Having been told 87 times by the EU negotiator that the Chequers Brexit proposal was unacceptable, Theresa May went ahead and presented it to the European Council in Salzburg anyway. The council said non/nein/não/ne/όχι/не/uimh for a collective 88th time, the prime minister took umbrage and investors took flight.

Sterling has had worse days than Friday 21 September but, mercifully, not many more. The pound fell by an average of 1.3% against the other ten most actively-traded currencies, none of the losses amounting to less than 1%. Individual examples of the cost to sterling were two US cents, one and a third euro cents and more than two Canadian, Australian and NZ cents.

The prime minister did not help matters with a statement in which she berated the EU for its disrespect and appeared to suggest that what is acceptable to the British government is unacceptable to the EU and vice versa. Her commentary increased the possibility of a no-deal Brexit, the odds swinging from 4/1 earlier in the month to 5/4 at the weekend. It was not what investors had hoped or expected and they ran for cover.

* * * *

TASKS TO CARRY OUT ::
• A. In the passage on sterling, by what average percentage did the pound fall against the other ten most actively-traded currencies on Friday 21 September?
• B. Print the rows from the one containing "black diamond: moved" through the one containing "purple square: rotated", inclusive, omitting the pictures.
The passage and the rows are unrelated to each other.

GIVEN INFORMATION ::
* * * *

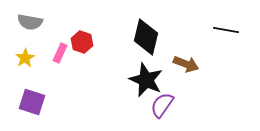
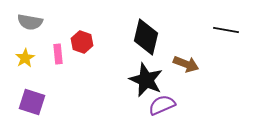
pink rectangle: moved 2 px left, 1 px down; rotated 30 degrees counterclockwise
purple semicircle: rotated 32 degrees clockwise
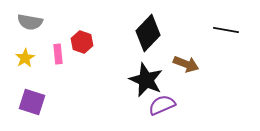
black diamond: moved 2 px right, 4 px up; rotated 30 degrees clockwise
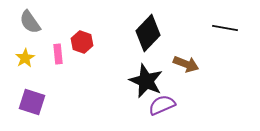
gray semicircle: rotated 45 degrees clockwise
black line: moved 1 px left, 2 px up
black star: moved 1 px down
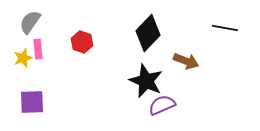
gray semicircle: rotated 70 degrees clockwise
pink rectangle: moved 20 px left, 5 px up
yellow star: moved 2 px left; rotated 12 degrees clockwise
brown arrow: moved 3 px up
purple square: rotated 20 degrees counterclockwise
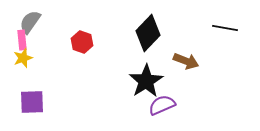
pink rectangle: moved 16 px left, 9 px up
black star: rotated 16 degrees clockwise
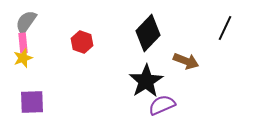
gray semicircle: moved 4 px left
black line: rotated 75 degrees counterclockwise
pink rectangle: moved 1 px right, 3 px down
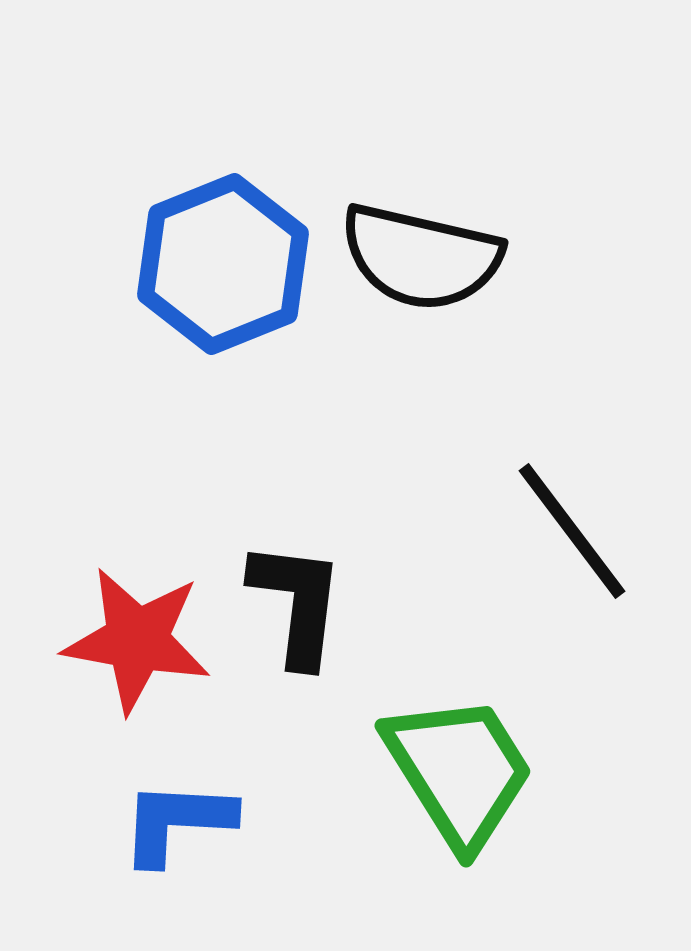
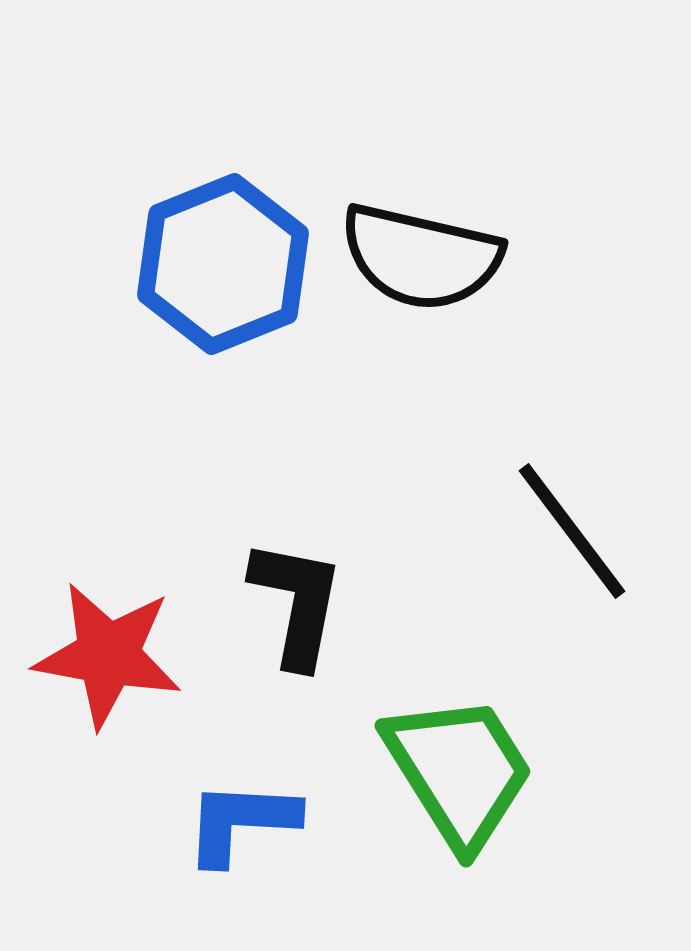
black L-shape: rotated 4 degrees clockwise
red star: moved 29 px left, 15 px down
blue L-shape: moved 64 px right
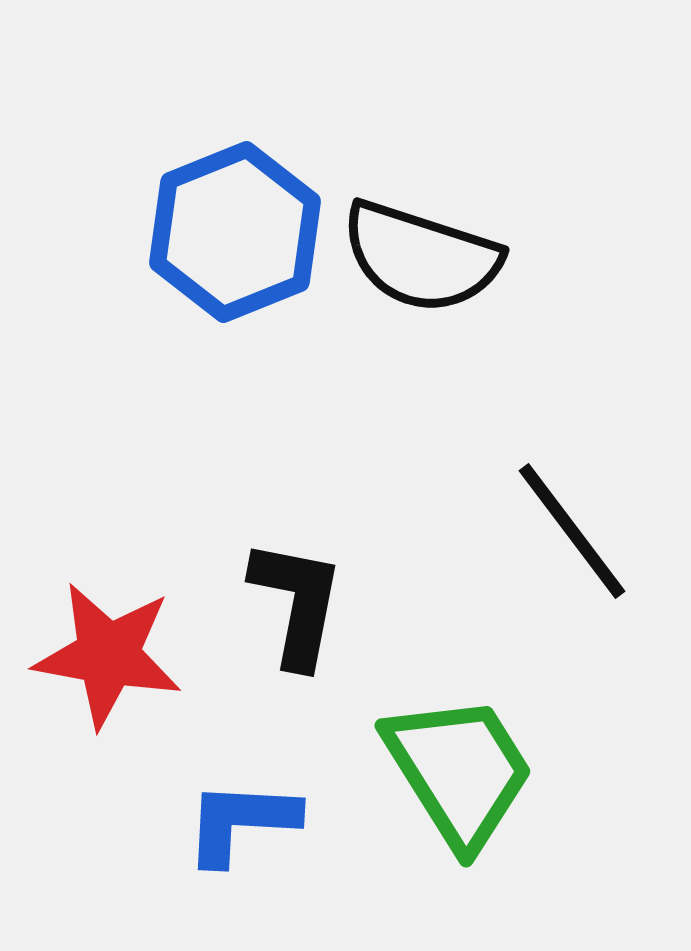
black semicircle: rotated 5 degrees clockwise
blue hexagon: moved 12 px right, 32 px up
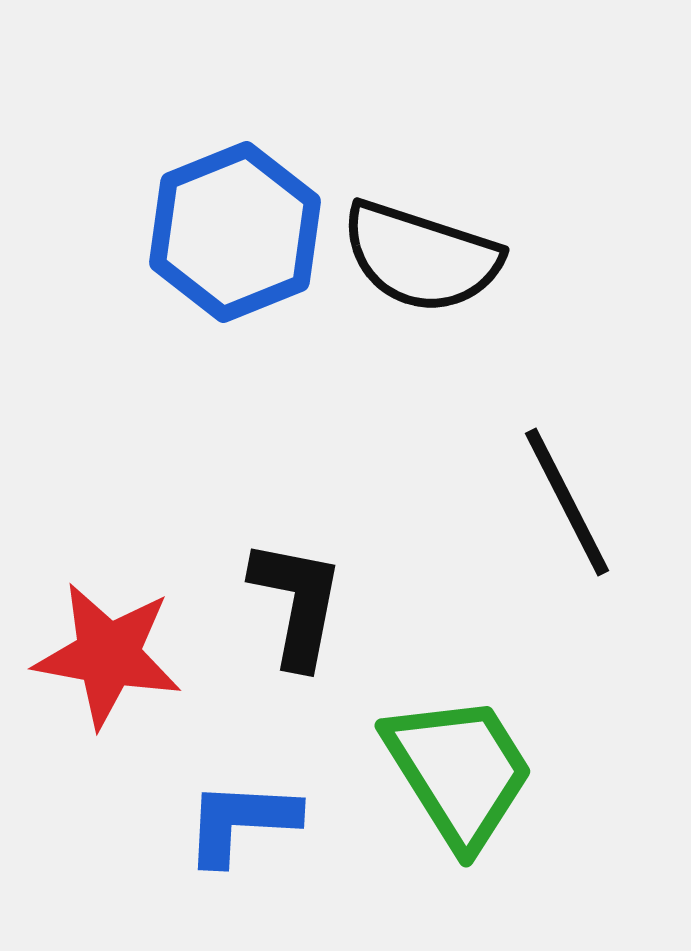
black line: moved 5 px left, 29 px up; rotated 10 degrees clockwise
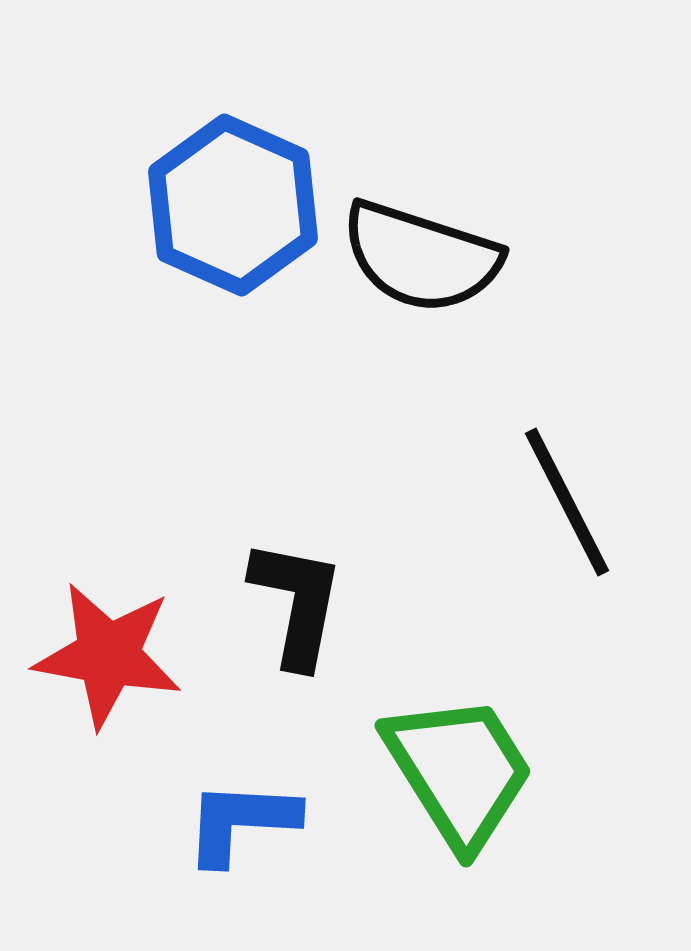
blue hexagon: moved 2 px left, 27 px up; rotated 14 degrees counterclockwise
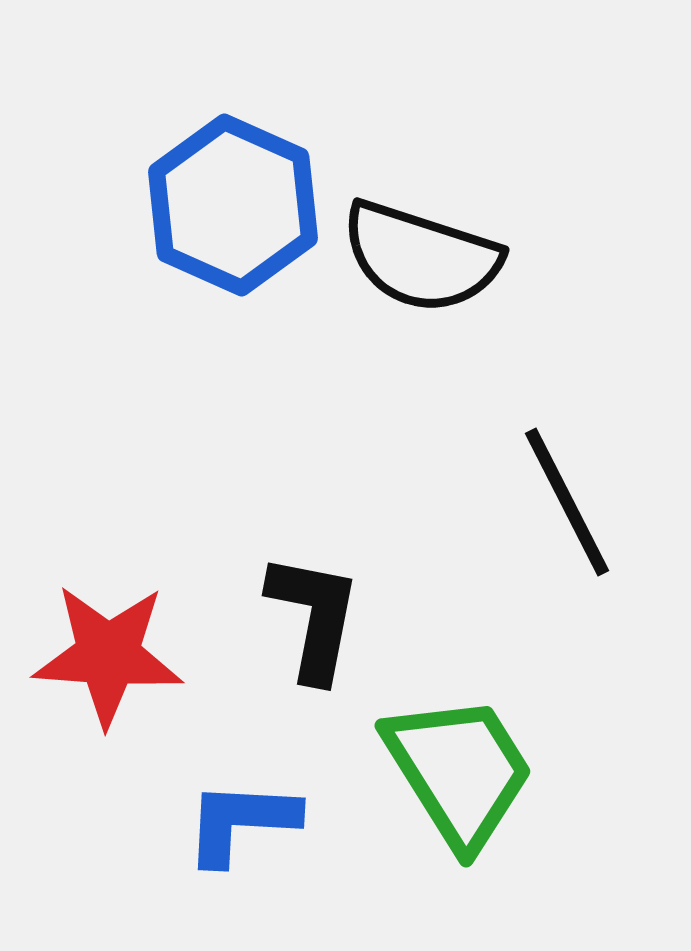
black L-shape: moved 17 px right, 14 px down
red star: rotated 6 degrees counterclockwise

* * * *

RESULTS ::
• A. 1.3%

• B.
black diamond: moved 2 px right, 4 px up; rotated 30 degrees clockwise
gray semicircle: rotated 45 degrees clockwise
black line: moved 1 px left, 2 px up
black star: moved 1 px down
gray semicircle: rotated 70 degrees clockwise
pink rectangle: moved 20 px left, 5 px up
yellow star: moved 2 px left; rotated 12 degrees clockwise
brown arrow: moved 3 px up
purple square: rotated 20 degrees counterclockwise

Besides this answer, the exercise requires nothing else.